I love thee with a love I seemed to lose
With my lost saints, — I love thee with the breath,
Smiles, tears, of all my life! — and, if God choose,
I shall but love thee better after death.
In these times, our whole species is under attack from something not even considered alive and are mainly thought of as being on the edge of life. When we fall in love the intoxicating effects can leave us infected and we find there is no cure except a barrier, a distance or an inoculation or a joining with the other. COVID-19 has fallen for us and we have to find ways to ward off its overtures. Like a narcissist it only cares for itself and how it can replicate, infect and make us its home. I have been musing on the Sonnet it is making to us:
How do I love thee? Let me count the ways.
I love thee with anxiety, tears and fright
My nodes reach is far and out of sight
For each virion being finds an ideal space.
I love thee to the level of every day’s
Most quiet need, by sun and ultraviolet light.
I love thee freely, as a promiscuous Knight:
I love thee purely, with agnostic Praise.
I love with a passion put to use
In every age and with age old faith
I love thee with a love I seemed to lose
With my lost cares, – I love thee with my breath
Touches, coughs, sprays of my life – and if God choose,
I shall love thee more with your death.
I am also reflecting on how the virus might be a gift, called up by Gaia to help knock some sense into us. There will be friendly fire, collateral damage, but it might be a small price to pay for a long term benefit for our planetary home. These dark thoughts fuel fear for many. They are also the crucible of incredible acts of generosity and innovation. I have spent most of this week creating in the garden, in virtual teams, designing new ways of working and connecting, dreaming up ideas and finding ways to feel peace and joy and celebrating the incredible community that holds me. What might
Mother Earth’s sonnet to us, be in these times?
How do I love thee? Let me count the ways.
I love thee with all my being, dark and light.
My oceans and land til out of sight
For each one of you unique in place.
I love thee to the level of every day’s
Most quiet need for sun and moon light.
I love thee freely, yet you cause my plight:
I love thee and I ache from lack of Praise.
I love with a passion you do not use
In my hills, valleys and in good faith
I love thee with a love you do not choose
With all my powers, I love thee with my breath
Gifts you throw back – and if Gaia choose
I will still love thee with your death.
I want a sonnet that expresses how I feel about the people around me and people I don’t know even.
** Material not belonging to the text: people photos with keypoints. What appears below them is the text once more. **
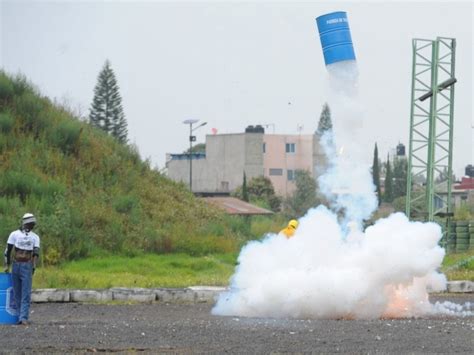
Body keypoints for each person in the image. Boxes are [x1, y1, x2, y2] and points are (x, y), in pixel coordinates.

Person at [3, 213, 40, 325]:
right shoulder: (14, 234)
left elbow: (36, 254)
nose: (32, 225)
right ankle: (20, 316)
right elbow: (8, 250)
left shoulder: (35, 237)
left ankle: (23, 317)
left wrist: (33, 267)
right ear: (25, 223)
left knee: (25, 292)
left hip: (27, 265)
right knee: (17, 292)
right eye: (30, 223)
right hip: (16, 264)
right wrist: (7, 264)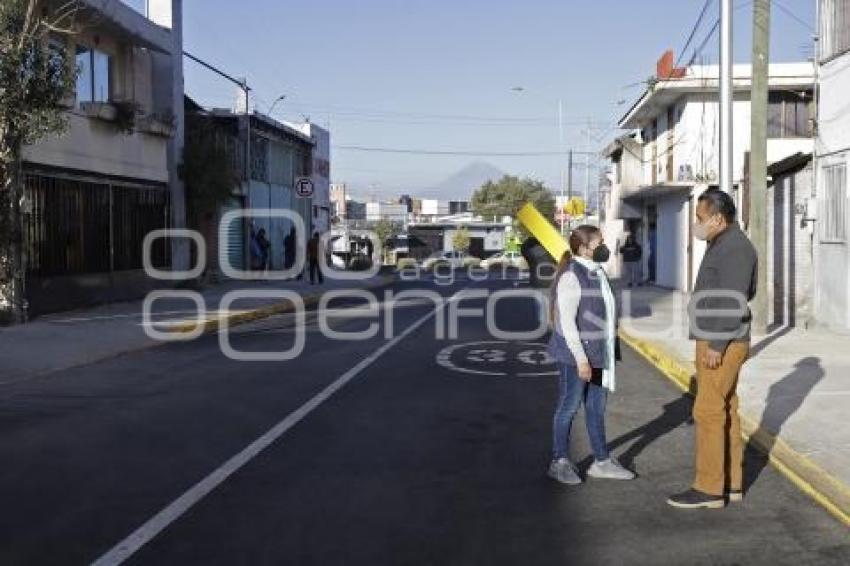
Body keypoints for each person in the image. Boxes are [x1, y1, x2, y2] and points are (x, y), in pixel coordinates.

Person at [667, 188, 757, 510]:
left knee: (706, 411)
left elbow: (735, 297)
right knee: (725, 408)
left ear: (718, 218)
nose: (697, 223)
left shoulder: (734, 248)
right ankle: (731, 483)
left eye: (700, 218)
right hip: (718, 337)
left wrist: (717, 343)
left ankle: (708, 488)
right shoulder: (722, 243)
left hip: (722, 340)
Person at [546, 225, 635, 485]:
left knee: (596, 408)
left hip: (598, 352)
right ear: (584, 248)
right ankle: (559, 460)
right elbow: (567, 323)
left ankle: (602, 461)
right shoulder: (572, 276)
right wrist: (581, 360)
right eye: (600, 243)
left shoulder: (596, 272)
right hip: (577, 355)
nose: (604, 247)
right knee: (568, 407)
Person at [520, 236, 557, 327]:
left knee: (541, 309)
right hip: (550, 283)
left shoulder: (528, 250)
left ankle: (544, 326)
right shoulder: (549, 251)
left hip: (537, 283)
These people are so varied and are everywhere. This is an incomplete litany:
The lady next door who left a bag of fruit and vegetables on my doorstep, enough to make several meals.
My pals in developer and co-op land who I worked with to create smartcitizenry.com during the week and who have been distributing notices to neighbours offering their free support.
My ‘sisters’ in social enterprises and collaborations who have worked with me to design responses, influence public policy, draft up models for innovative responses to help keep businesses and jobs flowing.
To a senior community member who said how much he wanted my input and common sense and ideas to support an industry.
A young man who is living abroad sharing news of his love and life in these times.
An old friend in Italy telling me about the way her town and friends are using neighbourhood flash mobs (at a distance from balconies) for recognition of health and emergency workers
My immediate family for checking in on me
…. and I could go on and on …. this past week I have had a harvest – a cornucopia of kindness, which leads me to my own sonnet to those extraordinary and ordinary humans who have and continue to enrich my life.
How do I love thee? Let me count the ways.
I love thee for your kindness, and to delight.
For what starts with grit and ends with grace
I love thee to the level of every day’s
Most quiet need, by sun and candlelight
I love thee carefully, as we strive to ignite:
I love thee purely, as we turn to r(a)ise
I love with a passion put to use
In my old griefs, and with my celtic faith.
I love thee with a love twas mine to lose
With my gained saints, – I love thee with my breath,
Smiles, tears, of all my life! – and if She choose,
I shall love thee better until death.